- [Extract provided]:

BEGIN

# Sex when seperated



## finallyseewhy (May 1, 2010)

Today when H came over he tired to do stuff with me  He came over and asked for a hug and then tried to kiss me and told me that he was *thinking* about me the other night. When I told him it was just not right to go there he asked me, 'don't you like it?' I told him I would not put myself there if he wasn't. That it was more then just f%$ing to me and I just couldn't. He then went on this mini rant about how I was the best blah blah blah. I then told him I can respect his decision to leave but I needed to know if he was just leaving to find out what he wanted to do or for good. He didn't really answer and then I told him that I needed to know(this has to do with daycare/job ect....I have been a SAHM  ) He then tried to kiss me again and told me it was hard to live with me sometimes. Then I asked if he saw himself ever coming back and he said right now no. 

I am not willing to give myself to him this way just to get off....I am sorry but it just seems wrong  We have always connected very deeply when it came to sex and the week before it was some of the best ever. 

Funny thing is today I felt better then I have.....I know there will be a lot of ups/downs. The last few days I have been blaming myself for everything that has happen but I am starting to realize WHAT he did to me the last weeks. He told me last night he was scared I was going to change and might of made a mistake leaving. 

Even in all of this mess I feel so good about the person I am becoming....I almost feel at peace. It makes me sort of sad that he thinks I was the only one that needed to change....

END

- [Activity list]:
1. From the forum post above, return word for word the part that opens with the words containing "Today when H" and closes with "right now no.".
2. Using the forum post, decide whether each statement agrees with it. Answer yes or no, and quote the words of the post that decide it.
(a) When asked if he saw himself ever coming back, H said right now no.
(b) The writer says the week before was some of the worst for their sex life.
(c) The writer felt worse today than before.
3. Answer these questions from the forum post.
(a) What did H ask for when he came over?
(b) According to the writer, what did H say last night he was scared of?
(c) What does the writer feel so good about?

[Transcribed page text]
BEGIN

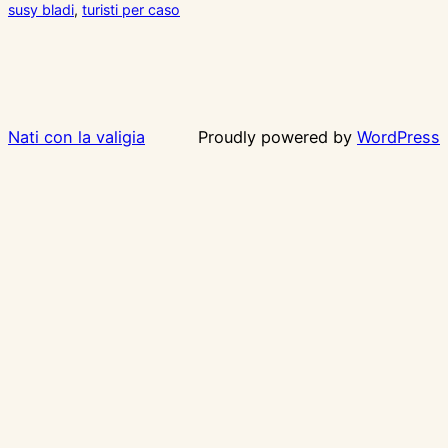
susy bladi
, 
turisti per caso
Nati con la valigia
Proudly powered by
WordPress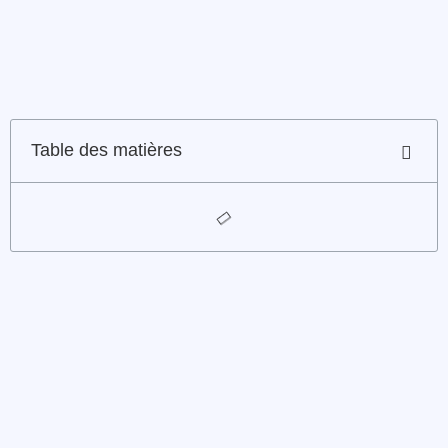
Table des matières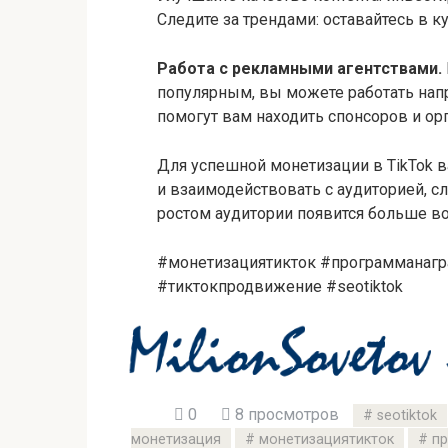
Следите за трендами: оставайтесь в 
Работа с рекламными агентствами.
популярным, вы можете работать нап
помогут вам находить спонсоров и о
Для успешной монетизации в TikTok в
и взаимодействовать с аудиторией, сл
ростом аудитории появится больше во
#монетизациятикток #программанаг
#тиктокпродвижение #seotiktok
0
8 просмотров
seotiktok
монетизация
монетизациятикток
пр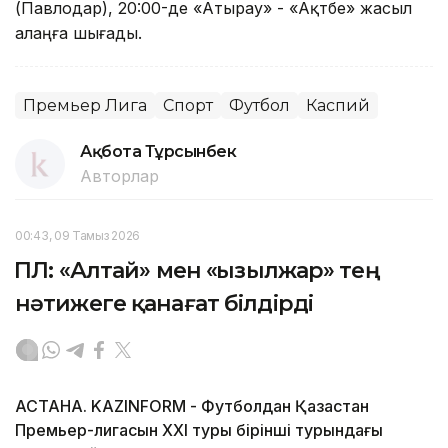
(Павлодар), 20:00-де «Атырау» - «Ақтөбе» жасыл
алаңға шығады.
Премьер Лига
Спорт
Футбол
Каспий
Ақбота Тұрсынбек
Авторлар
00:43, 09 Тамыз 2026
ҚПЛ: «Алтай» мен «Қызылжар» тең
нәтижеге қанағат білдірді
АСТАНА. KAZINFORM - Футболдан Қазақстан
Премьер-лигасын ХХІ туры бірінші турындағы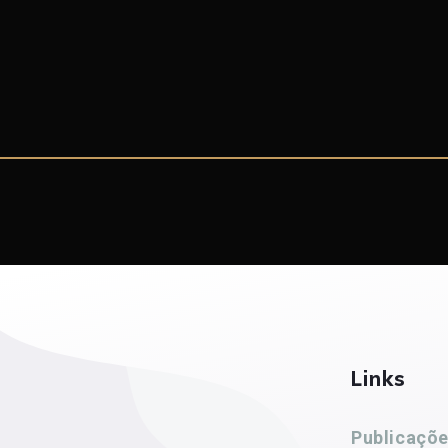
Links
Publicaçõ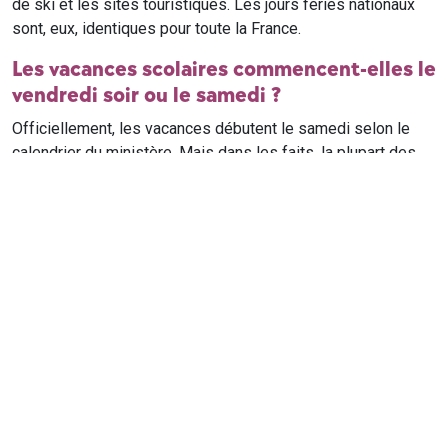
de ski et les sites touristiques. Les jours fériés nationaux
sont, eux, identiques pour toute la France.
Les vacances scolaires commencent-elles le
vendredi soir ou le samedi ?
Officiellement, les vacances débutent le samedi selon le
calendrier du ministère. Mais dans les faits, la plupart des
élèves qui n'ont pas cours le samedi sont en vacances dès
le vendredi soir après leur dernier cours. Il est conseillé de
vérifier avec l'établissement scolaire si des cours ont lieu le
samedi matin.
Où trouver le calendrier scolaire officiel ?
Le calendrier scolaire officiel est publié sur le site du
ministère de l'Education nationale
. Les dates présentées sur
ce site reprennent les données officielles pour les années
scolaires en cours et à venir, pour chaque zone et chaque
ville de France.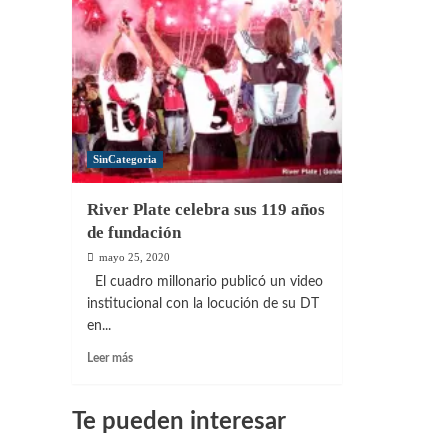
SinCategoria
River Plate celebra sus 119 años
de fundación
mayo 25, 2020
El cuadro millonario publicó un video
institucional con la locución de su DT
en...
Leer
Leer más
más
sobre
River
Te pueden interesar
Plate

END

- [Answers to the exercise]:
1.
Today when H came over he tired to do stuff with me  He came over and asked for a hug and then tried to kiss me and told me that he was *thinking* about me the other night. When I told him it was just not right to go there he asked me, 'don't you like it?' I told him I would not put myself there if he wasn't. That it was more then just f%$ing to me and I just couldn't. He then went on this mini rant about how I was the best blah blah blah. I then told him I can respect his decision to leave but I needed to know if he was just leaving to find out what he wanted to do or for good. He didn't really answer and then I told him that I needed to know(this has to do with daycare/job ect....I have been a SAHM  ) He then tried to kiss me again and told me it was hard to live with me sometimes. Then I asked if he saw himself ever coming back and he said right now no.

2.
(a) Yes: "Then I asked if he saw himself ever coming back and he said right now no."
(b) No: "the week before it was some of the best ever."
(c) No: "Funny thing is today I felt better then I have"

3.
(a) A hug.
(b) He was scared the writer was going to change.
(c) The person the writer is becoming.